Conventional coatings are typically designed for a specific purpose, such as cooling or warming a building. While reflective coatings are used to cool a building by reflecting sunlight away from the surface, insulative coatings are used to warm a building by trapping heat inside.
Heating and cooling buildings is an energy-intensive process, so we need more efficient systems that can work around the year.
Coatings that can cool a building in hot climates and warm it in cold climates.
Researchers at the Harbin Institute of Technology in China have developed a new color-changing coating for buildings that can change properties in both winters and summers.
The coating is inspired by the temperature-adaptive skin color of chameleons.
Deserts undergo drastic temperature shifts within a day, with daytime temperatures soaring and plummeting rapidly once the sun sets, resulting in chilly nights.
The Namaqua chameleon in southwestern Africa changes color to manage its body temperature in response to these extreme conditions. During the sunny daytime, it turns grey to reflect sunlight and stay cool. As night falls, it shifts to a dark brown to absorb heat and remain warm.

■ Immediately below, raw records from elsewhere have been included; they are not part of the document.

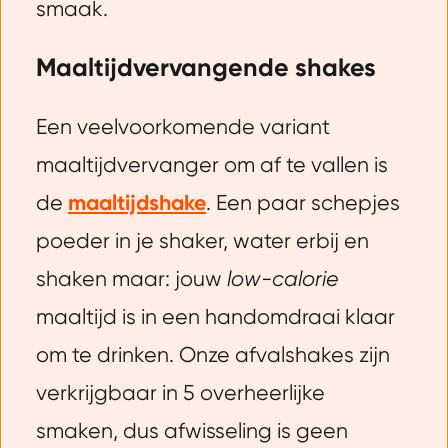
smaak.
Maaltijdvervangende shakes
Een veelvoorkomende variant
maaltijdvervanger om af te vallen is
de
maaltijdshake
. Een paar schepjes
poeder in je shaker, water erbij en
shaken maar: jouw
low-calorie
maaltijd is in een handomdraai klaar
om te drinken. Onze afvalshakes zijn
verkrijgbaar in 5 overheerlijke
smaken, dus afwisseling is geen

How effective was the coating?
Researchers created the coating by mixing microcapsules of thermochromic material, specialized binders, and microparticles into a suspension. They applied it to a metal surface either by spraying or brushing.

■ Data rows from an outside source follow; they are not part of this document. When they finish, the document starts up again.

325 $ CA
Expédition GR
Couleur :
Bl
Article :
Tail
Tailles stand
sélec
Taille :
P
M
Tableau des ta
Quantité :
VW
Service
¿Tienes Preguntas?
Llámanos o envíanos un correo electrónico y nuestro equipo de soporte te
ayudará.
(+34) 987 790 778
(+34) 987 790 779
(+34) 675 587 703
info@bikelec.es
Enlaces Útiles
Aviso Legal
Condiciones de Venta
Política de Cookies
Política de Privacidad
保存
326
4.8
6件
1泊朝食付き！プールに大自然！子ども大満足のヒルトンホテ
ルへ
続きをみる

When exposed to sunlight, the coating shifted from dark to light grey at 68°F (20°C) and began reflecting 93% of solar radiation at 86°F (30°C). Even at 175°F (80°C), the material remained undamaged.
The coating performed better than passive radiative cooling in winter for warmth. It outperformed tiles and white paint in summer for cooling. Additionally, it smoothly transitioned between heating and cooling in spring and fall.